## [Exercise goal]
Each record below must be written out exactly as given.

## [Data records]
# # #

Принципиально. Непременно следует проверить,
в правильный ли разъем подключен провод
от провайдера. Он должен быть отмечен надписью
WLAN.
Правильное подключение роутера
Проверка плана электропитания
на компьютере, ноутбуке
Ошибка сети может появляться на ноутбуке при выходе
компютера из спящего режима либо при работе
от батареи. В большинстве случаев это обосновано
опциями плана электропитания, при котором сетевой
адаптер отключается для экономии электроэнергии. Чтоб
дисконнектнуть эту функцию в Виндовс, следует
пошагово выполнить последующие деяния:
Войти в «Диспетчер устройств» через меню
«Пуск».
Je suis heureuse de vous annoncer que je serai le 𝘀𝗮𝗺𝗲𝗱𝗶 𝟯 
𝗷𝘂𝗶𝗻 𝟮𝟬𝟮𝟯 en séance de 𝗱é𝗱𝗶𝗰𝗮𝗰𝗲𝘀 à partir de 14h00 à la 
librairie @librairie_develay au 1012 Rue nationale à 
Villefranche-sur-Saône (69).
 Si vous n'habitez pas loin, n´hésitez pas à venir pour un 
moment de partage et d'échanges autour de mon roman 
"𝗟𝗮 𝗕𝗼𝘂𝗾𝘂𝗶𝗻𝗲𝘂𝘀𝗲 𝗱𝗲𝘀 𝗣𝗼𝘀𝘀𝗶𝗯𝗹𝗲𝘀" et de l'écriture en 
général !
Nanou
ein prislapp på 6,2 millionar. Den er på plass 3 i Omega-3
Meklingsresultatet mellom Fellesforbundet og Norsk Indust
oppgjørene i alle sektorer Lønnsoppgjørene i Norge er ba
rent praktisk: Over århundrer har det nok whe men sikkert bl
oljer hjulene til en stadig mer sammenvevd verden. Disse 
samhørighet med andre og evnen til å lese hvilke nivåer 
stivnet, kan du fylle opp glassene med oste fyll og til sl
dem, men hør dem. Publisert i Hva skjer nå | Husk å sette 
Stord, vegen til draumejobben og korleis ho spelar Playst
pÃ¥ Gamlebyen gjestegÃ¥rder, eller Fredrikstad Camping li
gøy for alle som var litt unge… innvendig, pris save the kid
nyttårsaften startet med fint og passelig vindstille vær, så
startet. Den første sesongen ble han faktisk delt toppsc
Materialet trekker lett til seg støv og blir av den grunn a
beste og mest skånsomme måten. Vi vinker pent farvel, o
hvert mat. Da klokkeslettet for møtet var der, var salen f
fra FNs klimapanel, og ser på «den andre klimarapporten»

# # #

## [Result below]
Принципиально. Непременно следует проверить,
в правильный ли разъем подключен провод
от провайдера. Он должен быть отмечен надписью
WLAN.
Правильное подключение роутера
Проверка плана электропитания
на компьютере, ноутбуке
Ошибка сети может появляться на ноутбуке при выходе
компютера из спящего режима либо при работе
от батареи. В большинстве случаев это обосновано
опциями плана электропитания, при котором сетевой
адаптер отключается для экономии электроэнергии. Чтоб
дисконнектнуть эту функцию в Виндовс, следует
пошагово выполнить последующие деяния:
Войти в «Диспетчер устройств» через меню
«Пуск».
Je suis heureuse de vous annoncer que je serai le 𝘀𝗮𝗺𝗲𝗱𝗶 𝟯 
𝗷𝘂𝗶𝗻 𝟮𝟬𝟮𝟯 en séance de 𝗱é𝗱𝗶𝗰𝗮𝗰𝗲𝘀 à partir de 14h00 à la 
librairie @librairie_develay au 1012 Rue nationale à 
Villefranche-sur-Saône (69).
 Si vous n'habitez pas loin, n´hésitez pas à venir pour un 
moment de partage et d'échanges autour de mon roman 
"𝗟𝗮 𝗕𝗼𝘂𝗾𝘂𝗶𝗻𝗲𝘂𝘀𝗲 𝗱𝗲𝘀 𝗣𝗼𝘀𝘀𝗶𝗯𝗹𝗲𝘀" et de l'écriture en 
général !
Nanou
ein prislapp på 6,2 millionar. Den er på plass 3 i Omega-3
Meklingsresultatet mellom Fellesforbundet og Norsk Indust
oppgjørene i alle sektorer Lønnsoppgjørene i Norge er ba
rent praktisk: Over århundrer har det nok whe men sikkert bl
oljer hjulene til en stadig mer sammenvevd verden. Disse 
samhørighet med andre og evnen til å lese hvilke nivåer 
stivnet, kan du fylle opp glassene med oste fyll og til sl
dem, men hør dem. Publisert i Hva skjer nå | Husk å sette 
Stord, vegen til draumejobben og korleis ho spelar Playst
pÃ¥ Gamlebyen gjestegÃ¥rder, eller Fredrikstad Camping li
gøy for alle som var litt unge… innvendig, pris save the kid
nyttårsaften startet med fint og passelig vindstille vær, så
startet. Den første sesongen ble han faktisk delt toppsc
Materialet trekker lett til seg støv og blir av den grunn a
beste og mest skånsomme måten. Vi vinker pent farvel, o
hvert mat. Da klokkeslettet for møtet var der, var salen f
fra FNs klimapanel, og ser på «den andre klimarapporten»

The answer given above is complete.